Unfortunately, this is the tragic and inevitable outcome of all such
situations of civil war, insurgencies, rebel movements, and terrorist
activity. History is replete with examples of such suffering; whether
it
be the American Civil War, Northern Ireland, the Basque movement in
Spain,
Chechnya, Angola, Cambodia, and so many other cases; the indiscriminate
bombing of civilian centres during World War Two; Hiroshima and
Nagasaki;
Vietnam. The list is endless. I feel that this tragedy could have been
prevented if NATO's ego and credibility had not been given the highest
priority instead of the genuine grievances of Serbs in addition to
Albanians.

Notwithstanding all that one hears and sees on CNN and BBC, and other
Western agencies, and in the daily briefings of the NATO authorities,
the
blame for the humanitarian crisis that has arisen cannot be placed at
the
door of the Yugoslav authorities alone. The responsibility rests mainly
at NATO's doors. In fact, if I am to go by my own experience as the
First
Force Commander and Head of Mission of the United Nations forces in the
former Yugoslavia, from March 1992 to March 1993, handling operations in
Croatia, Bosnia-Herzegovina, and Macedonia, I would say that reports put
out in the electronic media are largely responsible for provoking this
tragedy.

Where does all this leave the international community which for the
record
does not comprise of the US, the West and its newfound Muslim allies?
The
portents for the future, at least in the short term, are bleak indeed.

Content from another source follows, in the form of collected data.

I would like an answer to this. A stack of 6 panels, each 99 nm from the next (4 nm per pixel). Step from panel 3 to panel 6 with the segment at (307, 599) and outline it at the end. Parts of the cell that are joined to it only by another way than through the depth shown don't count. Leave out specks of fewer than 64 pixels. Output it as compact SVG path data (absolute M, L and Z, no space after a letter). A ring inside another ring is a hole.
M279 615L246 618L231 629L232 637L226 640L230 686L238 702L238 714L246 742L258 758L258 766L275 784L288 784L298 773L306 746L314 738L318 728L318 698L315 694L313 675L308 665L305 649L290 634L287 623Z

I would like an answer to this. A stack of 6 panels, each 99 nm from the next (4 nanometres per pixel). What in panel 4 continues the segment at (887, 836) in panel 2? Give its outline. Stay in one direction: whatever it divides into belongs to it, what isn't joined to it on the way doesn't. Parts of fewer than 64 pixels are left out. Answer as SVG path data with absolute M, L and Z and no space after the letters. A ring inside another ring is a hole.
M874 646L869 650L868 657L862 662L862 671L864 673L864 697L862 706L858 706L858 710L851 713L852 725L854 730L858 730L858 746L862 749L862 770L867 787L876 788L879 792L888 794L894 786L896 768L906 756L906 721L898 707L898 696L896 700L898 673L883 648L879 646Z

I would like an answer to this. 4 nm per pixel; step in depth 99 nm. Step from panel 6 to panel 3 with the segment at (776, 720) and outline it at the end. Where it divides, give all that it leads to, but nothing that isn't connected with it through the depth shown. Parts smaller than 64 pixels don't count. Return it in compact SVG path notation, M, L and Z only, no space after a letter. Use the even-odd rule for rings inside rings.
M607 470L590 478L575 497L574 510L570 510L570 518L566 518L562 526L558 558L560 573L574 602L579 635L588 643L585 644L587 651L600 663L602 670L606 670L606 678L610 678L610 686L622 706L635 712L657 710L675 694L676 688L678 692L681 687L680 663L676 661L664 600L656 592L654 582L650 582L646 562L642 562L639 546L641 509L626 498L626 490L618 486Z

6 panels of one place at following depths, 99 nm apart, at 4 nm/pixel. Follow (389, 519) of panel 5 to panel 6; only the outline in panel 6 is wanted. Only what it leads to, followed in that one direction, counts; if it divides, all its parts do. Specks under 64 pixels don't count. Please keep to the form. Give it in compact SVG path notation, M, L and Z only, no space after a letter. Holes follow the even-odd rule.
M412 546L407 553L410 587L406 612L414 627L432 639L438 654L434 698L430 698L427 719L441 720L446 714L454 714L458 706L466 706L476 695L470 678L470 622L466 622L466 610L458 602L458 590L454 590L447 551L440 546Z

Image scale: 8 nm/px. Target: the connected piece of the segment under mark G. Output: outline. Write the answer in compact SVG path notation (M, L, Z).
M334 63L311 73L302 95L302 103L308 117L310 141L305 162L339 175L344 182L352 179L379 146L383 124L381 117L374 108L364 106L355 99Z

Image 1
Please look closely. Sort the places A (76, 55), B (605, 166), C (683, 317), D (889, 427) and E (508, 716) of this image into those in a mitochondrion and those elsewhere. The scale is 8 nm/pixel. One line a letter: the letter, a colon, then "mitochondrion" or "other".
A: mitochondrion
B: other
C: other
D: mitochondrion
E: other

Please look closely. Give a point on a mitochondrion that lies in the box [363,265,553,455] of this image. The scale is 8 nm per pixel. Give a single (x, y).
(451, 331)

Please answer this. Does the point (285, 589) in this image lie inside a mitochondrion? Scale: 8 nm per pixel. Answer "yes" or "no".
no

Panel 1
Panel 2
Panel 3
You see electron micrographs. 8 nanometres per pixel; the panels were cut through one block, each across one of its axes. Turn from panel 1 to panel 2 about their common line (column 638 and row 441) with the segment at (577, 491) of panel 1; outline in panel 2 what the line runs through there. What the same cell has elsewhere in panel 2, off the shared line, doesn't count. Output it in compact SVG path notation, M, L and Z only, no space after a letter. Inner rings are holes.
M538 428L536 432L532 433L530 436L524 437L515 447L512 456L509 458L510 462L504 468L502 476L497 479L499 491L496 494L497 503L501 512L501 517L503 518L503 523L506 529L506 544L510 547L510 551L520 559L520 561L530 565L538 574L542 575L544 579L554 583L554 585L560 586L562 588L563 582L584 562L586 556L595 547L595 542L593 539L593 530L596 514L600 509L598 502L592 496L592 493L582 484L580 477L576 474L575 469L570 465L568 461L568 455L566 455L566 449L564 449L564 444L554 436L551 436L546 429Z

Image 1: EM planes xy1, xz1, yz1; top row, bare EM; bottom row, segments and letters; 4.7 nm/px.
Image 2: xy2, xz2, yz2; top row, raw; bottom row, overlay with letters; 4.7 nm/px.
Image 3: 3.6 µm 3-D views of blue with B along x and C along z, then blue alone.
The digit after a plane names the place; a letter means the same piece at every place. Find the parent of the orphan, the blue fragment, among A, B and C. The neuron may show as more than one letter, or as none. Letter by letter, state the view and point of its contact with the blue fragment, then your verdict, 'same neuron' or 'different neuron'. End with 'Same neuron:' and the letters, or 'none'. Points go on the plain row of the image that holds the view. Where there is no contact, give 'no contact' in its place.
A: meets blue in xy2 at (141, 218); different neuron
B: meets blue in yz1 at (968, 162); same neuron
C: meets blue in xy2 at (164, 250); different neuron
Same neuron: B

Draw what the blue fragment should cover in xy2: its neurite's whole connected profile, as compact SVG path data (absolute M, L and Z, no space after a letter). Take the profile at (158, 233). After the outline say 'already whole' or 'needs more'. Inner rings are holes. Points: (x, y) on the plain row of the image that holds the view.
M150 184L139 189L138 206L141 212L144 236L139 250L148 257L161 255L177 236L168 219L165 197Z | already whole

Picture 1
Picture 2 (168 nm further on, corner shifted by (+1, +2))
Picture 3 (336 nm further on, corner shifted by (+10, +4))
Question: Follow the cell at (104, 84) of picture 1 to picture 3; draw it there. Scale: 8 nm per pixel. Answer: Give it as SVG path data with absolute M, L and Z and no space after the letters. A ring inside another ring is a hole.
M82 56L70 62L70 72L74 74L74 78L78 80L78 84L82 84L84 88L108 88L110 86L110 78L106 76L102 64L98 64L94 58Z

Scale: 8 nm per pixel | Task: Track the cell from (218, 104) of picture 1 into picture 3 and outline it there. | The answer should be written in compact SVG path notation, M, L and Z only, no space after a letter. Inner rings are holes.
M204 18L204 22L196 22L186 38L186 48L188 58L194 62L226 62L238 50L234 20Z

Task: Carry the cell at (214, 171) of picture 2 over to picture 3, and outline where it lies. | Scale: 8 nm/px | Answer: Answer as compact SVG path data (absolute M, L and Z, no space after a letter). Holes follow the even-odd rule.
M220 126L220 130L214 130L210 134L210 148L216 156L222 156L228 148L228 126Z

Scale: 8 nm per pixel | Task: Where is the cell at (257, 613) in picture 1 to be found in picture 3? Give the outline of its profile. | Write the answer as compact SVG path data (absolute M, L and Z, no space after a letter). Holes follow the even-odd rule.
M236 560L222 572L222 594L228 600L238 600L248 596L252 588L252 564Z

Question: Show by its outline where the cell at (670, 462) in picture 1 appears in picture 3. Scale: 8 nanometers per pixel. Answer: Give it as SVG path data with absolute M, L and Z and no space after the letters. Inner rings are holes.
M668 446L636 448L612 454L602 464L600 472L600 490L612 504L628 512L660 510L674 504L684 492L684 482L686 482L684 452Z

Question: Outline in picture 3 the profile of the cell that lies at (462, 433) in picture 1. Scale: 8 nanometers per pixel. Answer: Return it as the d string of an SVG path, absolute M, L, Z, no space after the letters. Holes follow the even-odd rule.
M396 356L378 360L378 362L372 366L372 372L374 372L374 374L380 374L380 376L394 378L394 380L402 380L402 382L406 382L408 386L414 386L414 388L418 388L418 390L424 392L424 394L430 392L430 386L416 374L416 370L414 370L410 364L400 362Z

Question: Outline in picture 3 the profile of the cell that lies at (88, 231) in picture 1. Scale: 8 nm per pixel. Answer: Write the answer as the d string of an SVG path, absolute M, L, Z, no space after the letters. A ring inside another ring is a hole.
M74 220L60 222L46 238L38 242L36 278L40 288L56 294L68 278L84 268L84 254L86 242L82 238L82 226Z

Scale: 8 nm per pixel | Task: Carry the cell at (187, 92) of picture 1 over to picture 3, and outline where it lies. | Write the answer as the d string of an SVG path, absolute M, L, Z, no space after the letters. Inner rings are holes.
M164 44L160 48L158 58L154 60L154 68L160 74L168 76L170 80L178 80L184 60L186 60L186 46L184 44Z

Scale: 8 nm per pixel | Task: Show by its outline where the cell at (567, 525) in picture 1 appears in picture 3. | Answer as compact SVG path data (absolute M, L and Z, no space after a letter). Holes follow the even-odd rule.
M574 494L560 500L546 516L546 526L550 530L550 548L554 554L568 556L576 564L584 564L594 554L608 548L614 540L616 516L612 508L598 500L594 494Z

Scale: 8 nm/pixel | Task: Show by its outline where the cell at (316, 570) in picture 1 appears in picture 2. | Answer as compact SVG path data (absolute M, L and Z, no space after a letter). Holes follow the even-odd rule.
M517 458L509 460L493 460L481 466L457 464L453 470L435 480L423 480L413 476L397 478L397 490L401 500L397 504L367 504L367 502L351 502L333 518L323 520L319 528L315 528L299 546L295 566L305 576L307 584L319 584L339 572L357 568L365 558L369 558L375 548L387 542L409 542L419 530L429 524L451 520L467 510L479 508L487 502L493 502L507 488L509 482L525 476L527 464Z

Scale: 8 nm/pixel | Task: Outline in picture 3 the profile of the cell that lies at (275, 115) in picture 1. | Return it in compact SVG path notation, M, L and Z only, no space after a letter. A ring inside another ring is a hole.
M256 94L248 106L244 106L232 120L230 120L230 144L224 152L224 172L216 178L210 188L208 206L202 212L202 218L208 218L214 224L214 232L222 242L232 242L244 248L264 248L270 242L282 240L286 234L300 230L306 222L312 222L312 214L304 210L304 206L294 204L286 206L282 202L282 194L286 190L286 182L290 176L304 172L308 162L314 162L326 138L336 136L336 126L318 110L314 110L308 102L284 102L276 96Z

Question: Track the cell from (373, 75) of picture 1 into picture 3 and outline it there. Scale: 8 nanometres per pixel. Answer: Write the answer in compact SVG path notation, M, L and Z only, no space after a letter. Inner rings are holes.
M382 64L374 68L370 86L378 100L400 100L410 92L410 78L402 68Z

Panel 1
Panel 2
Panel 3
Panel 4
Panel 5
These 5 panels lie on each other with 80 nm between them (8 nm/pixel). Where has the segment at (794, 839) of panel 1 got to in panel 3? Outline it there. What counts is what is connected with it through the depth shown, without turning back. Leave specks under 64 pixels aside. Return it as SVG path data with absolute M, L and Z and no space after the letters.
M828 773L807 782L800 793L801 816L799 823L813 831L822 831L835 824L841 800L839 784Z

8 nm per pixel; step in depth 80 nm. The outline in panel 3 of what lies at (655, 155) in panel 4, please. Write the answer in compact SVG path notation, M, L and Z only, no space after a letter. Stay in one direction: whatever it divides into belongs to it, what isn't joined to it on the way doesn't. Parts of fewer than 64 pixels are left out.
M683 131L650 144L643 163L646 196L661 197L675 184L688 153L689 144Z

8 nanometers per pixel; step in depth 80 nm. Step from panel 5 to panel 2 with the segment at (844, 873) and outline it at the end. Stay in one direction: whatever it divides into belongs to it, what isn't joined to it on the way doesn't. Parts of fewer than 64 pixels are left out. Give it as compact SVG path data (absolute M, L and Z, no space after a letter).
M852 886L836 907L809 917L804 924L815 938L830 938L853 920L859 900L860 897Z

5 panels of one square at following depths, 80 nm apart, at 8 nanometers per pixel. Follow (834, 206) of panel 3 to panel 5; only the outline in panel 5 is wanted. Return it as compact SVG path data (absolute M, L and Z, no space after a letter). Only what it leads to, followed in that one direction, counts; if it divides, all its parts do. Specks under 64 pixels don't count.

The United Nations has been made totally redundant, ineffective, and
impotent. The Western world, led by the USA, will lay down the moral
values that the rest of the world must adhere to; it does not matter
that
they themselves do not adhere to the same values when it does not suit
them. National sovereignty and territorial integrity have no sanctity.
And finally, secessionist movements, which often start with terrorist
activity, will get greater encouragement. One can only hope that good
sense will prevail, hopefully sooner rather than later.